ПСС. Том 88. Письма к В.Г. Черткову, 1897-1904 гг. | страница 19
Быть может, в этих совершенно «дневниковых», ничем не прикрытых суждениях более всего сказывается индивидуалистический характер толстовской философии и этики. «Бог» и «любовь» нужны здесь, во-первых, для того, чтобы примирить человека с внешними обстоятельствами его жизни, с ее неустройствами и несчастьями, наконец примирить человека со смертью, заглушить в нем ужас и ненависть к смерти представлением о мнимом «бессмертии», погруженностью в некое всеобщее начало, которое не одному А. П. Чехову могло представиться в виде «бесформенной студенистой массы».>14 Во-вторых, как легко увидеть, «бог» привлекается здесь для того, чтобы оградить самоусовершенствующееся «я» от треволнений, горечи, гнева и другой естественной реакции на проявление человеческой низости, жестокости и страданий, создать между индивидуумом и индивидуумом, индивидуумом и обществом непроходимую для выражения любых непосредственных эмоций и незримую преграду в виде «божеского начала», делающего человека способным лишь к бесстрастной и бездеятельной... «любви».
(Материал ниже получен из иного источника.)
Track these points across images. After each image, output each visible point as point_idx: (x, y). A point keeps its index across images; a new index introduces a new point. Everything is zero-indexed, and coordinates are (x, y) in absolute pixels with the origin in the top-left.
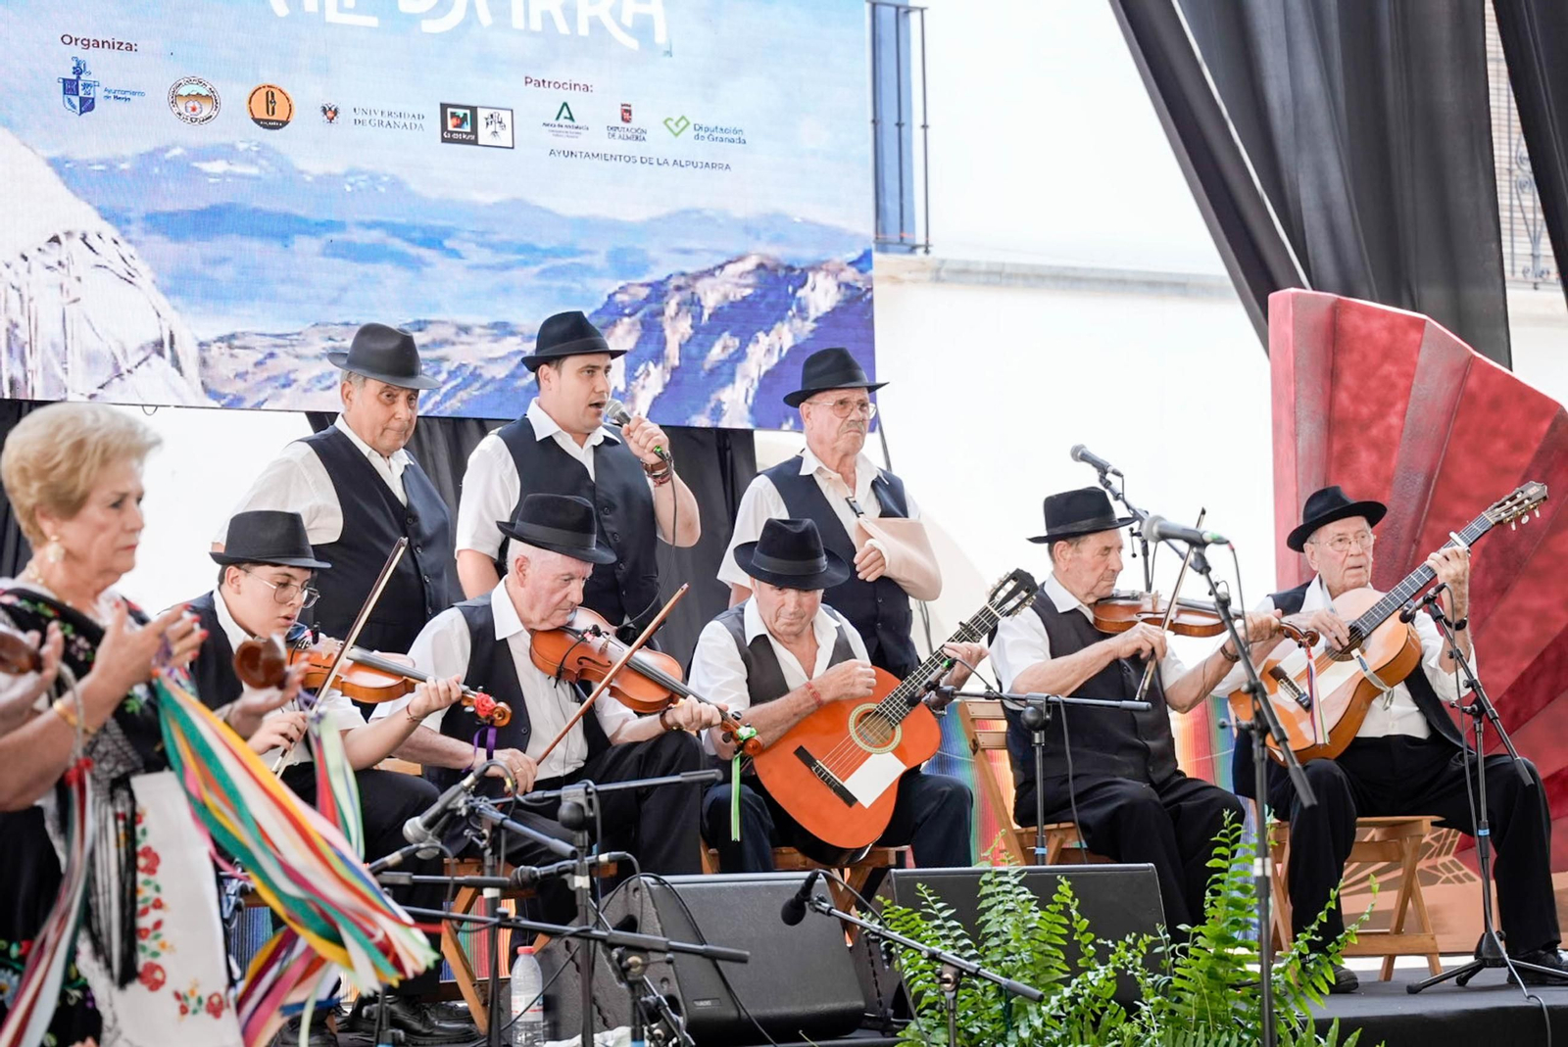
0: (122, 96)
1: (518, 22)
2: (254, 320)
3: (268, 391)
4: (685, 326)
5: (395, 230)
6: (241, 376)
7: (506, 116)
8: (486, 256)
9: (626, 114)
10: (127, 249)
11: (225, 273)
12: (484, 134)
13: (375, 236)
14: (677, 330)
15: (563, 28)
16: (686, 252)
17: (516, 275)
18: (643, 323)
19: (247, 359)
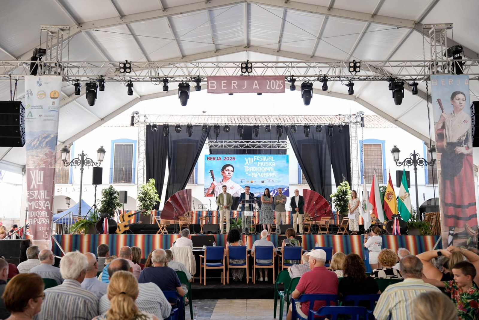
0: (244, 182)
1: (266, 176)
9: (273, 180)
12: (264, 182)
13: (257, 188)
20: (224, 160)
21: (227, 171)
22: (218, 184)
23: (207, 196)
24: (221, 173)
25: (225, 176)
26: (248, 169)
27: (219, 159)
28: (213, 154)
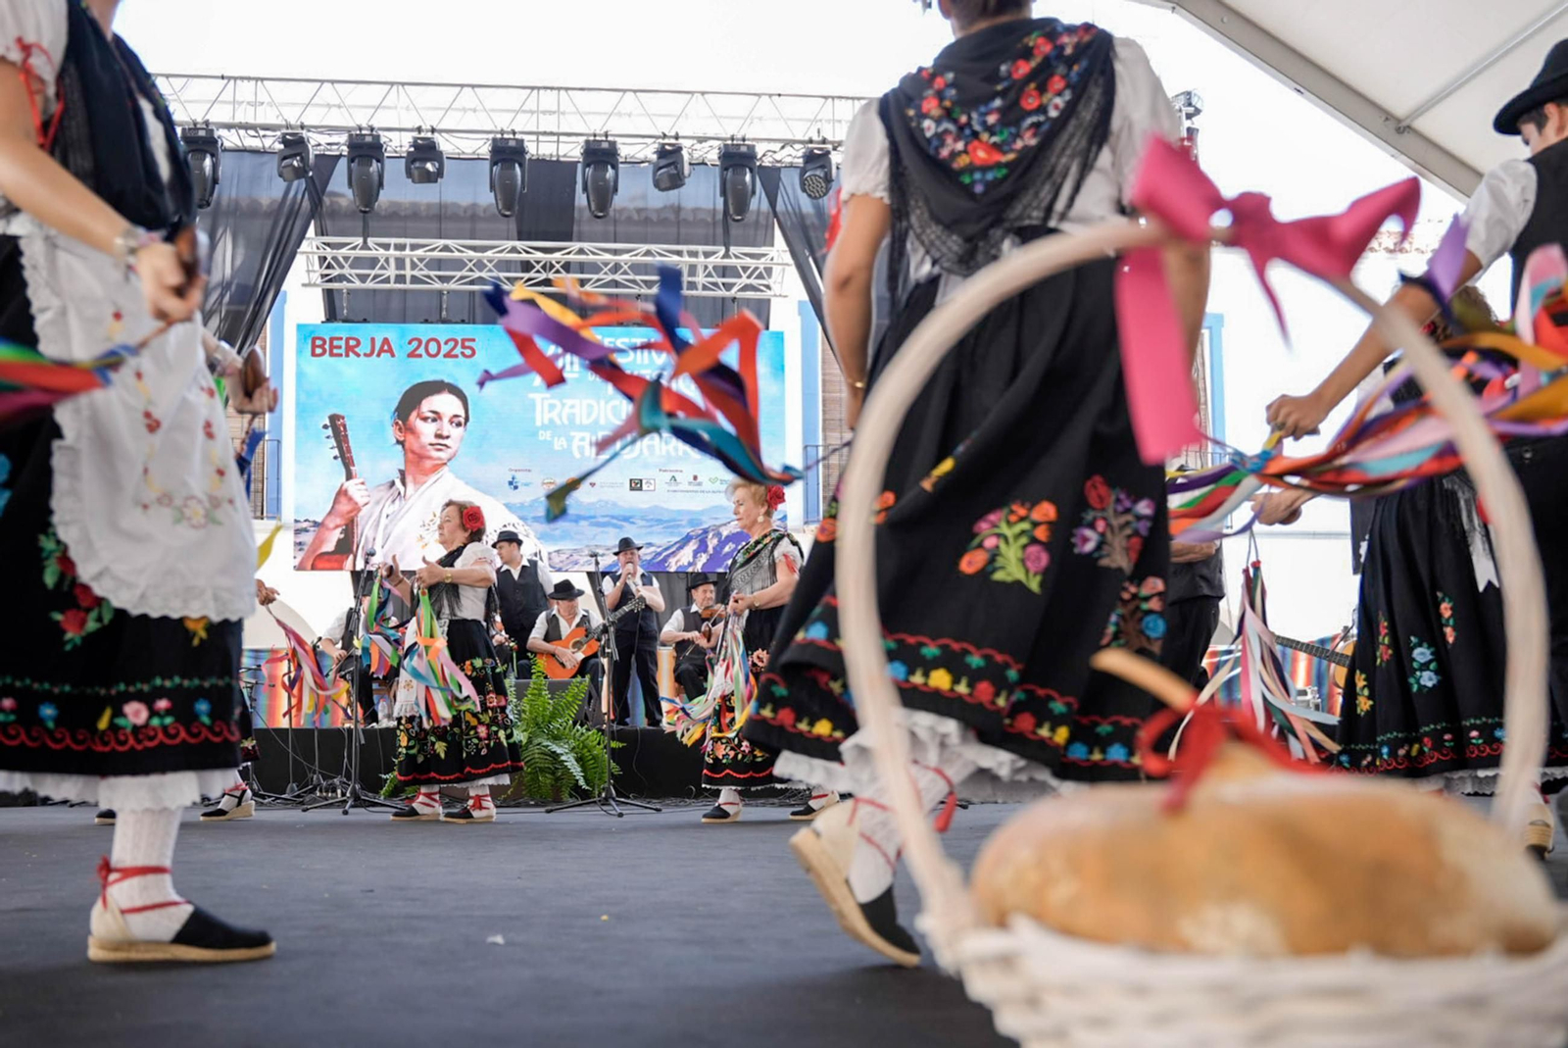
0: (526, 485)
1: (657, 452)
2: (567, 546)
3: (570, 566)
4: (715, 541)
5: (613, 517)
6: (562, 562)
7: (652, 482)
8: (643, 523)
9: (695, 478)
10: (527, 528)
11: (557, 532)
12: (644, 487)
13: (606, 519)
14: (712, 543)
15: (673, 454)
16: (716, 519)
17: (654, 528)
18: (700, 541)
19: (564, 557)
20: (412, 355)
21: (425, 419)
22: (376, 496)
23: (313, 568)
24: (391, 434)
25: (416, 447)
26: (552, 407)
27: (381, 350)
28: (345, 321)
В области общественной борьбы подобная проповедь, как известно, носила еще более ярко выраженный реакционный характер, в корне убивая революционную активность масс, вызывая «отчуждение от политики... мистицизм, желание уйти от мира, «непротивление злу», и лишь «бессильные проклятья по адресу капитализма и «власти денег» (В. И. Ленин).
В полном противоречии с этой философией смирения и застоя находится то качество толстовской личности, о котором А. В. Луначарский писал как о «необычайной, изумительной широкой жизненности, связанной с общественными чувствованиями, страстями».>15 Эту жизненность, кровную связь Толстого с народом видишь, когда среди бесплотных, высокопарных рассуждений на тему о «боге», «любви», о «ступенях приближения к богу» встречается чудесная во всей простоте художественная зарисовка из дореволюционной русской деревенской жизни: «Нынче волнительное, хорошо волнительное утро. Сейчас только вернулся с деревни, где ходил смотреть проводы молодых ребят, ведомых на ставку. Залихватская гармония с песней и приплясыванием и завывания баб, и удивление и участие ребятенок, и тихие слезы стариков отцов. «А этот чей?» — спросил я, указывая на высокого стройного молодца, у старика, знакомого мне, Прокофия. — Мой, — и захлюпал и зарыдал. И я тоже, как и теперь, плачу, вспоминая это».